The last two decade has witnessed two opposing hardware trends where the DRAM capacity and the access bandwidth has rapidly increased by 128x and 20x respectively. In stark contrast with capacity and bandwidth, DRAM latency has almost remained constant, reducing by only 1.3x in the same time frame. Therefore, long memory latency continues to be a critical performance bottleneck in modern systems. Another emerging trend is the stagnating processor clock speeds due to the end of Dennard scaling. Parallel architectures, like CPUs and GPUs, resolved this problem by increasing parallelism, but developed architectures that rely extensively on data locality in the form of large cache hierarchies for multicores, and vectorized execution for SIMD-enabled CPUs and GPUs.

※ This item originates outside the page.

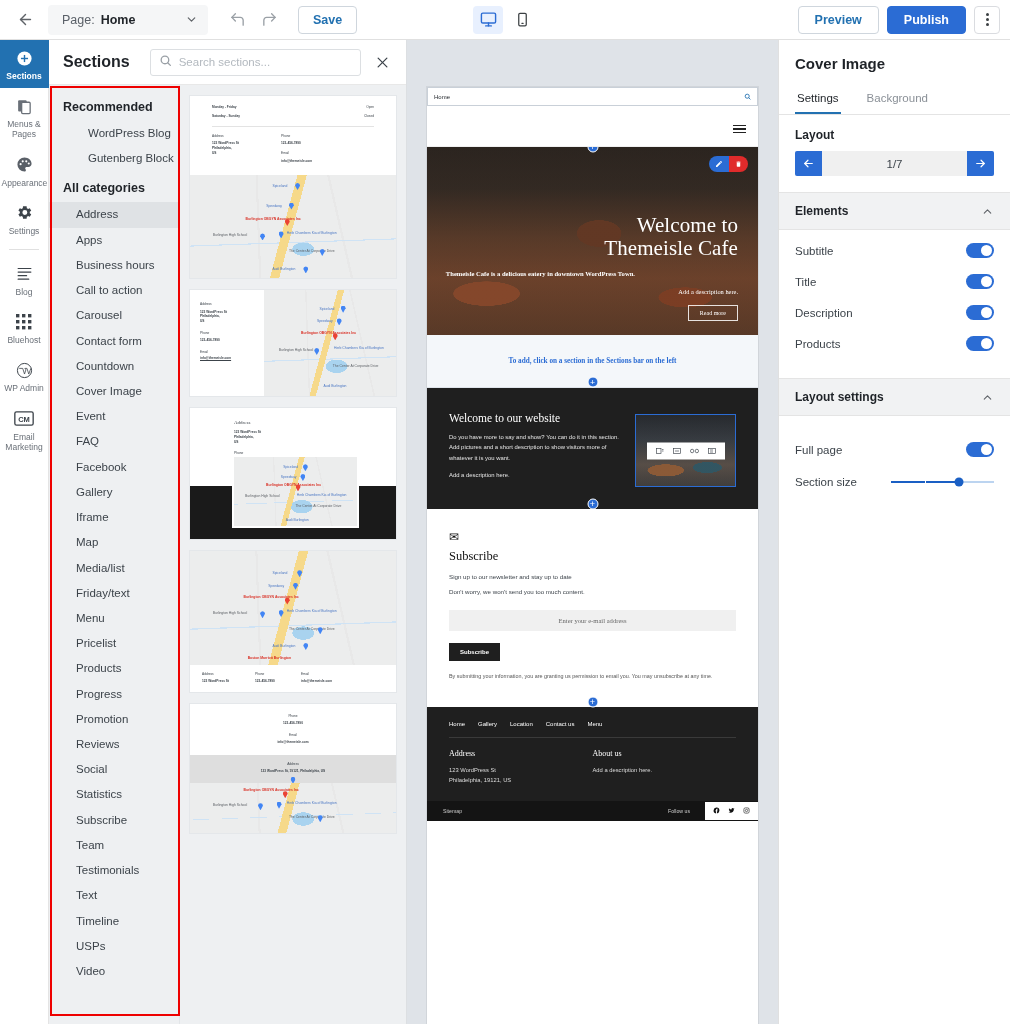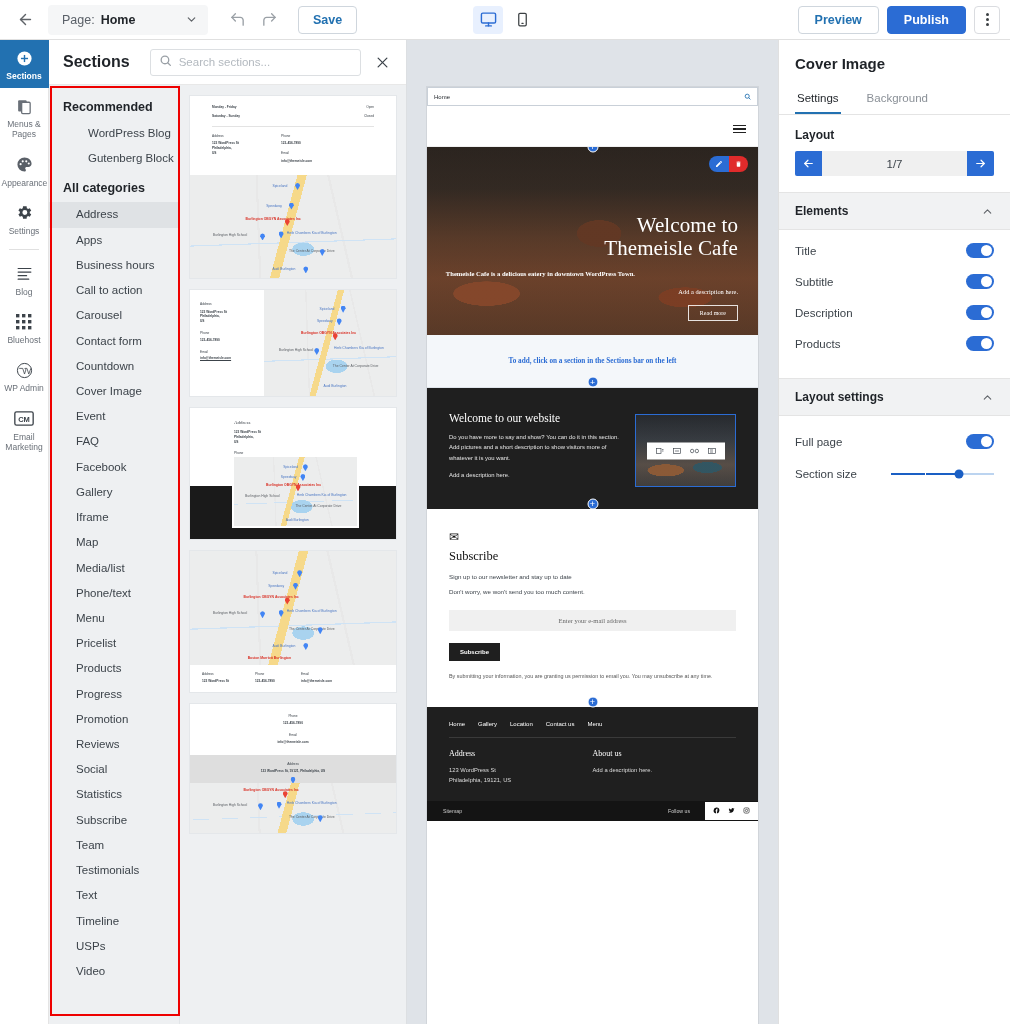"Title" div.toggle-row { order: before "Subtitle" -> after "Subtitle" }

At the same time, many data-intensive applications are moving away from data locality towards irregular memory access behavior. This behavior is observed either because of dataflow (caused by indirection in data access) or control flow (caused by branch instructions) irregularity. Such applications are often memory bound and their performance is primarily determined by the memory latency (also known as the memory wall). An alternative approach is to mask long memory latencies by using multithreaded execution where a running thread relinquishes execution to a ready thread as soon as it performs a long-latency memory access. This dissertation explores how custom hardware accelerators using memory masking multithreaded techniques can be used to improve the performance of irregular applications. In hardware, multithreaded designs thread states are managed directly in hardware, and with enough application parallelism, they can fully mask memory latency without storing data in caches.

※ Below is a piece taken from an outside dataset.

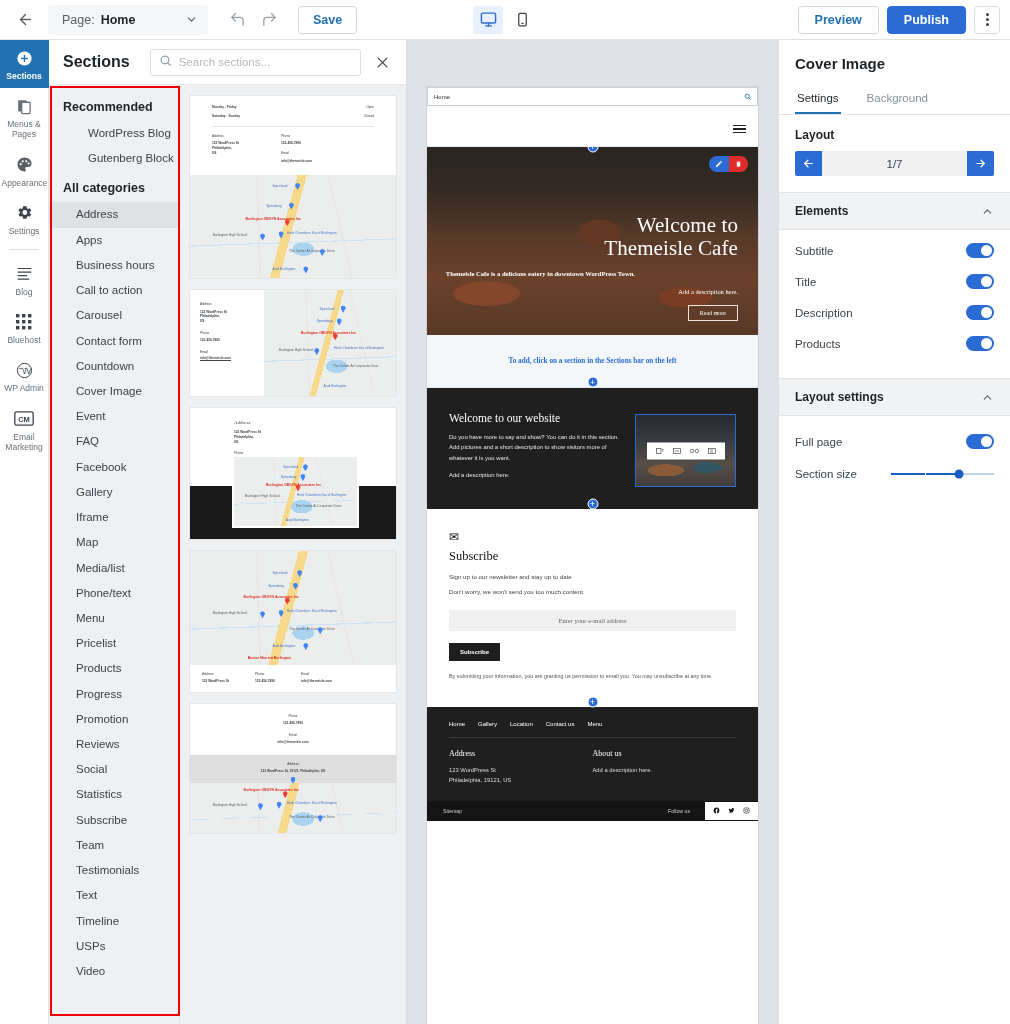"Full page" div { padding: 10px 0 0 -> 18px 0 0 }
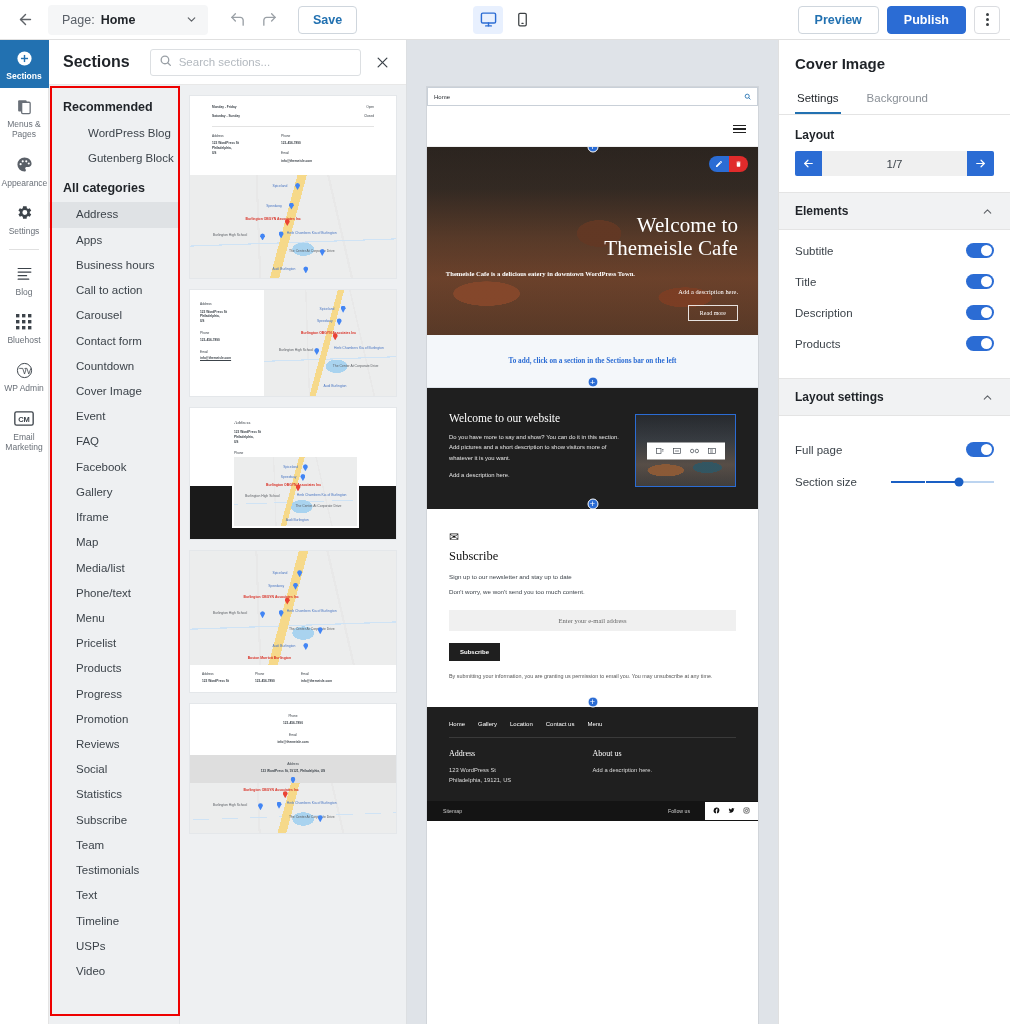"Phone/text" div.cat-item { text: Phone/text -> Friday/text }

This thesis explores hardware multithreading on three different applications to achieve better performance on irregular applications. The first two applications, namely selection, and group-by aggregation are database relational operators. The selection operator examines different conditions on various row attributes. Depending on the evaluation, a row is either qualified or disqualified. This operator, therefore, exhibits a control flow irregularity. The proposed selection design shows an improvement of 1.8x over CPU while consuming 2.5x less power. Similarly, it is 3.2x more bandwidth efficient than GPUs. Overall, this dissertation provides the first direct comparison study of selection operator on all three architectures. The group-by aggregation, on the other hand, exhibits dataflow irregularity. Results show that the FPGA-accelerated approach significantly outperforms CPU-based implementations and yields speedup up to 10x. The third application considered for evaluation is a popular sparse linear algebra operation namely sparse matrix and vector multiplication.